(Collected data)
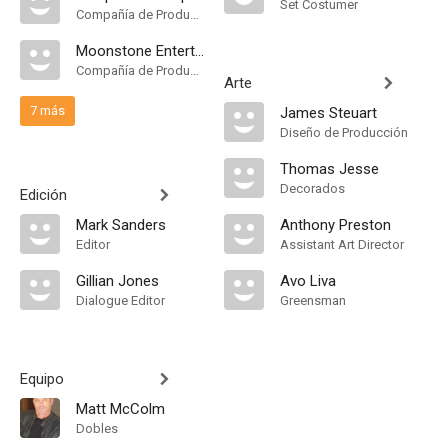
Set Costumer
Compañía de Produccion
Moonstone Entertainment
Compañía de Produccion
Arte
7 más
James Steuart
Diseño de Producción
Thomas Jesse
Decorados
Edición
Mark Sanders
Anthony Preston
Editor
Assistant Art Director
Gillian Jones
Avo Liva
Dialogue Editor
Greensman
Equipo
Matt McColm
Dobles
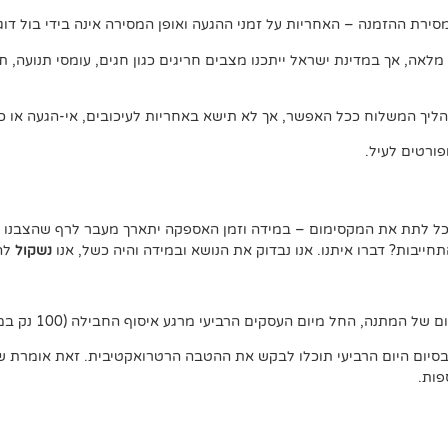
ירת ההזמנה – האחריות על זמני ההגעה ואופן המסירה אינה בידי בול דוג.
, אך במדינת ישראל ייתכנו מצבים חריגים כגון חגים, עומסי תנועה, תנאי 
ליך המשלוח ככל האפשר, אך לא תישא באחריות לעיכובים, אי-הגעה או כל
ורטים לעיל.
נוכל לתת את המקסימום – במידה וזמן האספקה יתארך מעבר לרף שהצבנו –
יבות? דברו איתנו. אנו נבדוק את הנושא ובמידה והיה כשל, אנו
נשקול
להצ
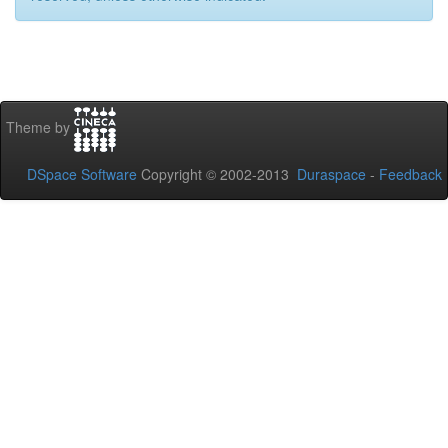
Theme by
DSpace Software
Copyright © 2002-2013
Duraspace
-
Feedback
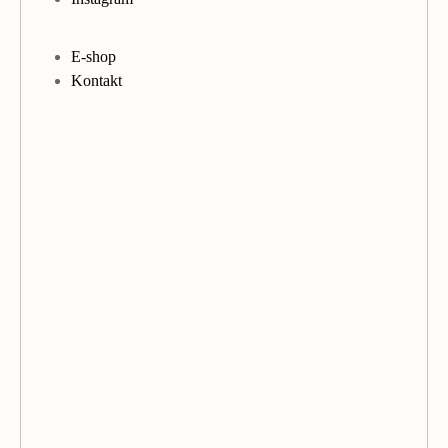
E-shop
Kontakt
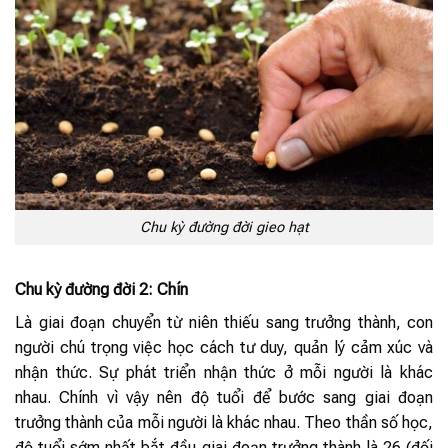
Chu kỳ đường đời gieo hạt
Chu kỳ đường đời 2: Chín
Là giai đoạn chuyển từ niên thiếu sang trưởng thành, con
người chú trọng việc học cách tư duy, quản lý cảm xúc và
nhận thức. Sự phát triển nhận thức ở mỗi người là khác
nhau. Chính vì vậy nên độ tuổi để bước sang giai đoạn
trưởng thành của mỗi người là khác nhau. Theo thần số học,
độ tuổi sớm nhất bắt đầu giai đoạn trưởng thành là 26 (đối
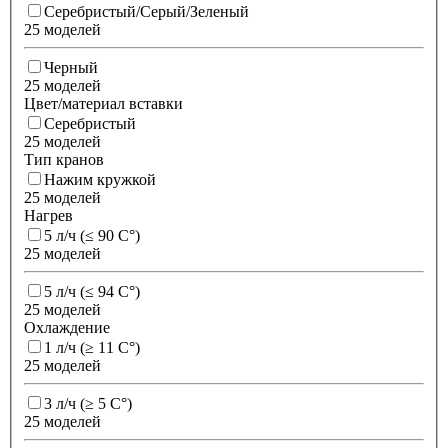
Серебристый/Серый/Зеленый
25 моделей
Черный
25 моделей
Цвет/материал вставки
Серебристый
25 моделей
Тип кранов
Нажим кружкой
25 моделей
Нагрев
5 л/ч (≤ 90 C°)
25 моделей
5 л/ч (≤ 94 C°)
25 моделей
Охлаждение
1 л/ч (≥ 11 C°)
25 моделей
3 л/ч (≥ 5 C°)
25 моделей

...

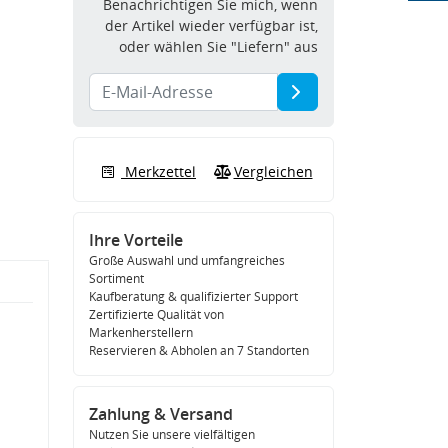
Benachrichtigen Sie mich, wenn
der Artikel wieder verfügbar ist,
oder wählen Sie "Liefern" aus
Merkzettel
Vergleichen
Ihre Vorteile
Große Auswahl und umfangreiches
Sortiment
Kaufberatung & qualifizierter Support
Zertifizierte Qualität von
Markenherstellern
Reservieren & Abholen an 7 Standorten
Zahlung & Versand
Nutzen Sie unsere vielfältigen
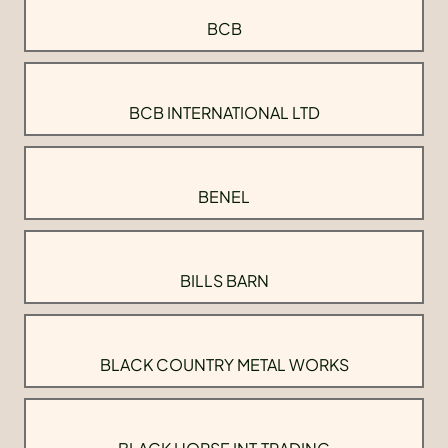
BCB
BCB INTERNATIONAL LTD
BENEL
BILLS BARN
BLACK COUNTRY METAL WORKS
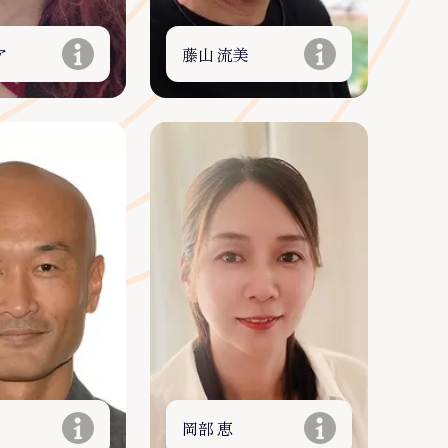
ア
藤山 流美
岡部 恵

(TASK STATEMENT) Only the lines with the string "khác" are wanted; pick them out of the records above and copy them.

(ANSWER BOX)
nhận thức. Sự phát triển nhận thức ở mỗi người là khác
trưởng thành của mỗi người là khác nhau. Theo thần số học,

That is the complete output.